- 任务说明
请把讲 V8 函数优化的这段节选一字不差地抄下来，从“之后，move函数再一次被标记为可优化的，原因是hot and stable。这是因为”开始，一直抄到“ark该JS函数为待优化的。”为止。

- 文字节选
►
首先，move函数被标记为可优化的(optimized recompilation)，原因是该函数为small function。然后便开始重新编译以及优化。

之后，move函数再一次被标记为可优化的，原因是hot and stable。这是因为 v8 首先生成的是 ignition bytecode。如果某个函数被重复执行多次，那么TurboFan就会重新生成一些优化后的代码。

以下是获取优化理由的的v8代码。如果该JS函数可被优化，则将在外部的v8函数中，mark该JS函数为待优化的。

OptimizationReason RuntimeProfiler::ShouldOptimize(JSFunction* function,

JavaScriptFrame* frame) {

SharedFunctionInfo* shared = function->shared();

int ticks = function->feedback_vector()->profiler_ticks();

if (shared->GetBytecodeArray()->length() > kMaxBytecodeSizeForOpt) {

return OptimizationReason::kDoNotOptimize;

}

int ticks_for_optimization =

kProfilerTicksBeforeOptimization +

(shared->GetBytecodeArray()->length() / kBytecodeSizeAllowancePerTick);

// 如果执行次数较多，则标记为HotAndStable

if (ticks >= ticks_for_optimization) {

return OptimizationReason::kHotAndStable;

// 如果函数较小，则为 small function

} else if (!any_ic_changed_ && shared->GetBytecodeArray()->length() <

kMaxBytecodeSizeForEarlyOpt) {

// If no IC was patched since the last tick and this function is very

// small, optimistically optimize it now.

return OptimizationReason::kSmallFunction;

} else if (FLAG_trace_opt_verbose) {

PrintF("[not yet optimizing ");

function->PrintName();

PrintF(", not enough ticks: %d/%d and ", ticks,

kProfilerTicksBeforeOptimization);

if (any_ic_changed_) {

PrintF("ICs changed]\n");

} else {

PrintF(" too large for small function optimization: %d/%d]\n",

shared->GetBytecodeArray()->length(), kMaxBytecodeSizeForEarlyOpt);

}

return OptimizationReason::kDoNotOptimize;

}

但接下来就开始deopt move函数了，原因是Insufficient type feedback for construct，目标代码是move(new Wall())中的new Wall()。这是因为turboFan的代码优化基于推测，即speculative optimizations。当我们多次执行move(new Player())时，turboFan会猜测move函数的参数总是Player对象，因此将move函数优化为更适合Player对象执行的代码，这样使得Player对象使用move函数时速度将会很快。这种猜想机制需要一种反馈来动态修改猜想，那么这种反馈就是 type feedback，Ignition instructions将利用 type feedback来帮助TurboFan的speculative optimizations。v8源码中，JSFunction类中存在一个类型为FeedbackVector的成员变量，该FeedbackVector将在JS函数被编译后启用。
◄
- 提取的记录
►
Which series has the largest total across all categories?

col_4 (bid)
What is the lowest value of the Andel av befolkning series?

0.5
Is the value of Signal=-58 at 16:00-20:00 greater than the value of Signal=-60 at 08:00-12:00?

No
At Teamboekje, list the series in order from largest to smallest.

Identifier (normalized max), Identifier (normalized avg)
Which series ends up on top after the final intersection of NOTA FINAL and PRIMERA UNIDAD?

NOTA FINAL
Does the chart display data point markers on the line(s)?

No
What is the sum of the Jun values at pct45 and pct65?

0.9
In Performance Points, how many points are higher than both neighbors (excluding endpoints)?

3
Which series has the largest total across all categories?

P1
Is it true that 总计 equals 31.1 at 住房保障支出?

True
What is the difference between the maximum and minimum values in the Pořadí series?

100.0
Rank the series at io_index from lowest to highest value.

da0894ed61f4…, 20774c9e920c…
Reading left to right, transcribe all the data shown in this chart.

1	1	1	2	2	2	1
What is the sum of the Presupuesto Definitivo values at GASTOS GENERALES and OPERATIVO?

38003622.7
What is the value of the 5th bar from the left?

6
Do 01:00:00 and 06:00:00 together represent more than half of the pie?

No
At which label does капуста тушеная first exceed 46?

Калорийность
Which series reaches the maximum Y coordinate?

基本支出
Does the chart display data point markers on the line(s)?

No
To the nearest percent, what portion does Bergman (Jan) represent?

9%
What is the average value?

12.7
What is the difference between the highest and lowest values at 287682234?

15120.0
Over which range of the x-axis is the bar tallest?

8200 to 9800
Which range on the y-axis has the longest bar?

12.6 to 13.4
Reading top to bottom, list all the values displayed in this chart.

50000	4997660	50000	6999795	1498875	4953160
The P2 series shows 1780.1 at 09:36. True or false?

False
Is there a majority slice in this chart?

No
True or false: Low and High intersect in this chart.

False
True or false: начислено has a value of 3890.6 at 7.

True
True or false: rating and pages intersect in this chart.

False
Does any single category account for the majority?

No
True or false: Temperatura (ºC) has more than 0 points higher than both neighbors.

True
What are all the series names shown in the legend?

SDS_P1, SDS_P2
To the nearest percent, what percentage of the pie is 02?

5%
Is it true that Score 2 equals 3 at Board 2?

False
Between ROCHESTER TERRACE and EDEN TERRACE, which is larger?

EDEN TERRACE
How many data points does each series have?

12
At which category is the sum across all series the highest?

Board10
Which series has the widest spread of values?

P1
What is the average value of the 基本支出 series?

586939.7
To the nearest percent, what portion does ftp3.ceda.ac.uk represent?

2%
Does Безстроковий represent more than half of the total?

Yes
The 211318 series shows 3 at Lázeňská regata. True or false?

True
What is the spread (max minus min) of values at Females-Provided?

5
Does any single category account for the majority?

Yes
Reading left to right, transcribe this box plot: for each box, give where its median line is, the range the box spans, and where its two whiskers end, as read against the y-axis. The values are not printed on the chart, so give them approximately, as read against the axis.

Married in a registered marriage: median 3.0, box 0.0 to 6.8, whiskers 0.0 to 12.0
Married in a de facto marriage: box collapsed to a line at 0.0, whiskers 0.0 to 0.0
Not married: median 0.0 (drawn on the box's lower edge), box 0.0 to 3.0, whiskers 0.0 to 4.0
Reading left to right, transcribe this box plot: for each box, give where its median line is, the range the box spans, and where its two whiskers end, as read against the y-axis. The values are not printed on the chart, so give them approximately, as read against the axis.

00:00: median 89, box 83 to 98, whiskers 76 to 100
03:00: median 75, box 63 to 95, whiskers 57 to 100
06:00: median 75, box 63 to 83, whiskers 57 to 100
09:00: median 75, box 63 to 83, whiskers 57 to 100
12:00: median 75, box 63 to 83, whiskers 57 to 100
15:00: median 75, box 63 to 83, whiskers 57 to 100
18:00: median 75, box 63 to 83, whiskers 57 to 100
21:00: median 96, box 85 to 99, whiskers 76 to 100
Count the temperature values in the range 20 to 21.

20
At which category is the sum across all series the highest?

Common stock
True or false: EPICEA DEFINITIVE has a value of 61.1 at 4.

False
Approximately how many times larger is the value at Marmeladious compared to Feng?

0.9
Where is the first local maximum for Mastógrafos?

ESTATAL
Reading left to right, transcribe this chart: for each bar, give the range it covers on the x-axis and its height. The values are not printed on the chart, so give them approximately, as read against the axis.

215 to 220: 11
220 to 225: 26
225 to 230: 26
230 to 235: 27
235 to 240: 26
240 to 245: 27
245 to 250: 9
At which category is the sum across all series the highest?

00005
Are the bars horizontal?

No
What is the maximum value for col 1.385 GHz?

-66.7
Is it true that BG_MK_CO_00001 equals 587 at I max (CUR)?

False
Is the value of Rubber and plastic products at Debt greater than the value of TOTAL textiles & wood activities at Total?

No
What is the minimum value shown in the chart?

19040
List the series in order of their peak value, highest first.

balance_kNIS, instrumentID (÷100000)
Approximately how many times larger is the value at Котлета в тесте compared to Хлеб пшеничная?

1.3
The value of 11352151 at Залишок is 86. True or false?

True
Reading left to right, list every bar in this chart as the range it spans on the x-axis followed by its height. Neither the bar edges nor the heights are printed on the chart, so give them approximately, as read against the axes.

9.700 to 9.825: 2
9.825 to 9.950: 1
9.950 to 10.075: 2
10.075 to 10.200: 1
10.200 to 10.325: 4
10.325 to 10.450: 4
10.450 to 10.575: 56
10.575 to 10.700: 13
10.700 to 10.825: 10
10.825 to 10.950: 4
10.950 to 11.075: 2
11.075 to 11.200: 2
◄
- 结果
之后，move函数再一次被标记为可优化的，原因是hot and stable。这是因为 v8 首先生成的是 ignition bytecode。如果某个函数被重复执行多次，那么TurboFan就会重新生成一些优化后的代码。

以下是获取优化理由的的v8代码。如果该JS函数可被优化，则将在外部的v8函数中，mark该JS函数为待优化的。